Further South in Mexico, however, an effort is underway to make this knowledge-sharing model work. In 2022, two Wixárika communities in Mexico agreed to an ambitious project to document their rich knowledge of plants, traditional farming practices, and the language they use to describe them. This knowledge is at risk as people increasingly leave the area to pursue wage economy jobs and opt to speak Spanish instead, especially because the country’s education systems, medical systems, and legal services are conducted in Spanish. “Wixárika people, like many local and Indigenous groups, heavily manage wild plants by transplanting them, pruning them, encouraging them, protecting them,” said Alex McAlvay, an ethnobotanist of the New York Botanical Gardens. The words for those practices, he said, “are also quick to disappear as well as the knowledge they encode.” 

McAlvay is part of a collaboration of linguists and botanists that is also helping to record the Wixárika names for places, which often reflect gods, animals, or plants associated with them. The word paixarita, for instance, describes the riverine, rocky home of a plant with grape-like acidic fruit, explained Wixárika linguist Gabriel Pacheco of the University of Guadalajara and linguist Stefanie Bierge of the New York Botanical Gardens. Though the plant is seldom found in these areas anymore, the place’s name documents its historical presence, providing insights into how the landscape has changed due to forces like climate change. 
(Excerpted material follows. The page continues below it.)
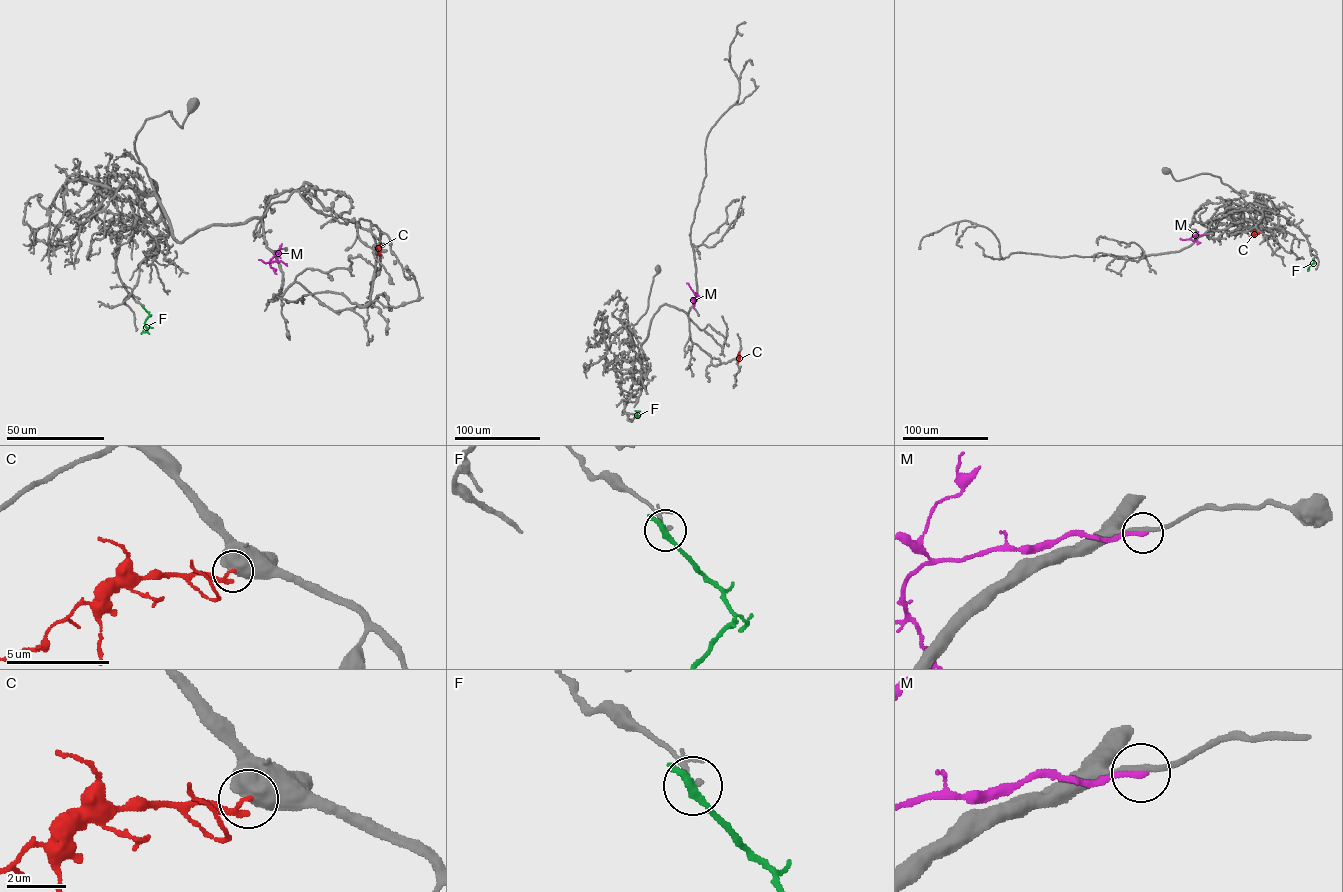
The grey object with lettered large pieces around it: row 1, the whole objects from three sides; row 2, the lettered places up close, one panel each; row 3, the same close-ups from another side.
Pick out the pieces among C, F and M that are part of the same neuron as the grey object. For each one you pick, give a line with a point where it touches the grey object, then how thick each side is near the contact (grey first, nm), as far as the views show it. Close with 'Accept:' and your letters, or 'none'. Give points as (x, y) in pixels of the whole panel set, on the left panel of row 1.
Accept: none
Not all of the Wixárika knowledge will be made available to researchers. A select, community-approved subset will be shared in the form of audio and video recordings through a database of endangered languages. Instead, the bulk of the project will focus on creating resources for the community: an online database, a botanical handbook, educational materials on botanical knowledge, audio and video recordings of Indigenous speakers, and herbaria collections of dried plants. For the Wixárika people involved in the project, the goal is to preserve and revitalize their knowledge and encourage younger generations to learn about traditional practices. “Even if we’re probably not using the knowledge on an everyday basis,” Bierge said, translating a statement spoken in Spanish by Pacheco, “this kind of work is vital to preserve the knowledge.”
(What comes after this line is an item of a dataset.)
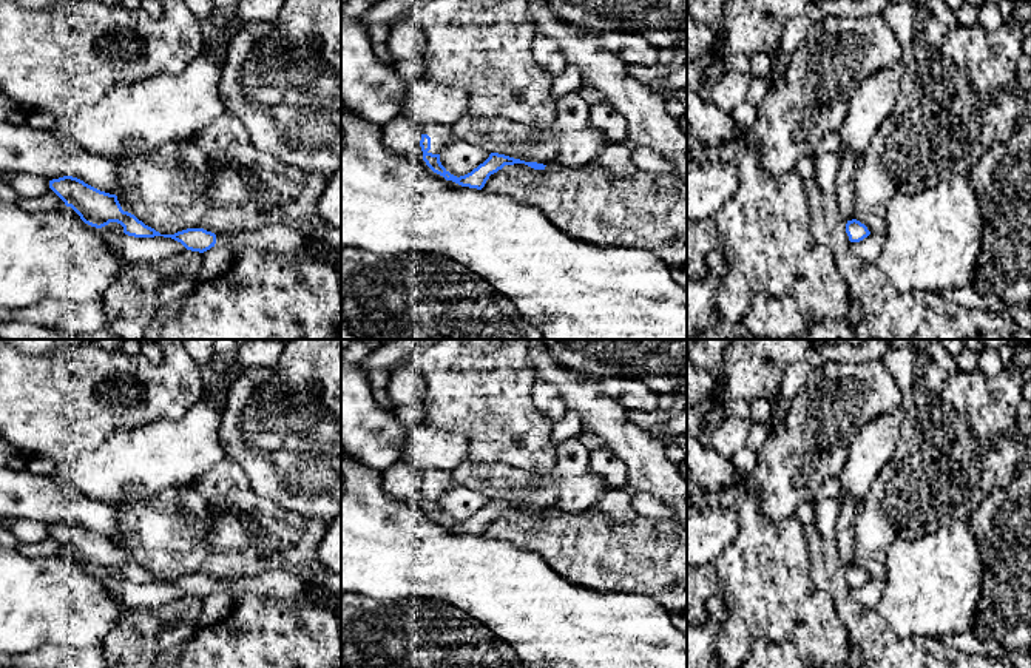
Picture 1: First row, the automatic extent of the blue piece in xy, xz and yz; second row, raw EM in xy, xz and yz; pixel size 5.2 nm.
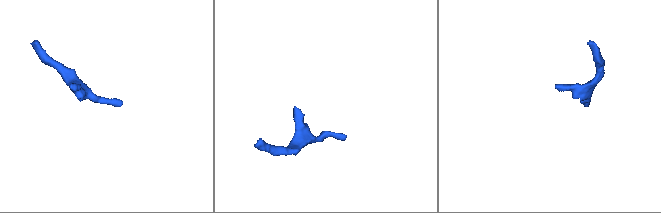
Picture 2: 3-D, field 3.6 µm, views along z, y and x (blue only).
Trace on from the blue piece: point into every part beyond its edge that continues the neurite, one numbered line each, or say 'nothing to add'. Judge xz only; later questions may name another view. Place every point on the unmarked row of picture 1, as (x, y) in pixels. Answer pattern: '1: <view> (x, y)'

In Australia, some documentation efforts are even further along. A few years ago, the Atlas of Living Australia, which catalogs the country’s species, launched a project to incorporate Aboriginal ecological knowledge alongside the Western scientific data it contains. One focus, for instance, has been documenting the ancestral knowledge of elders from Noongar communities of the southwestern corner of the country, much of which has been lost to government assimilation policies. For the Noongar clan Wudjari, “two that I work with are the last speakers of the traditional language,said Denise Smith-Ali, a Noongar linguist at the Noongar Boodjar Language Center in Perth who participated in the documentation efforts.
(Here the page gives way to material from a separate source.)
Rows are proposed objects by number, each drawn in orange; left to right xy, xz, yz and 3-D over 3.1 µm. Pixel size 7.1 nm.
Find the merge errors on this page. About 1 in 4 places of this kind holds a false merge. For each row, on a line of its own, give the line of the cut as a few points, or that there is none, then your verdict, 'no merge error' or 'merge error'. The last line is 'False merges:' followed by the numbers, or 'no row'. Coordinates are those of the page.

Only the knowledge that elders wish to share beyond their families is shown on the Atlas—which oftentimes, they do. As a result, Smith-Ali said, “we now have an opportunity to teach [Western scientists] what we do know.” 

The Atlas’s page for “emu,” for instance, now includes roughly two dozen Indigenous names for the species and connects to more Aboriginal knowledge—such as a Noongar encyclopedia entry that details the uses of feathers for art and ceremonies, what its meat smells like, and that the protective males won’t leave the nest, even during a bushfire. Compared to Western science, Indigenous science considers species more holistically, how they link to the land and to people, said Nat Raisbeck-Brown, a spatial scientist at Australia’s Commonwealth Scientific and Industrial Research Organization who leads this project. For example, one subdialect of Noongar describes a eucalyptus species as “Widjaarap Ngaank Yok,” which includes the mountain where it grows, the shape of the nut and flower, and the term for “woman.”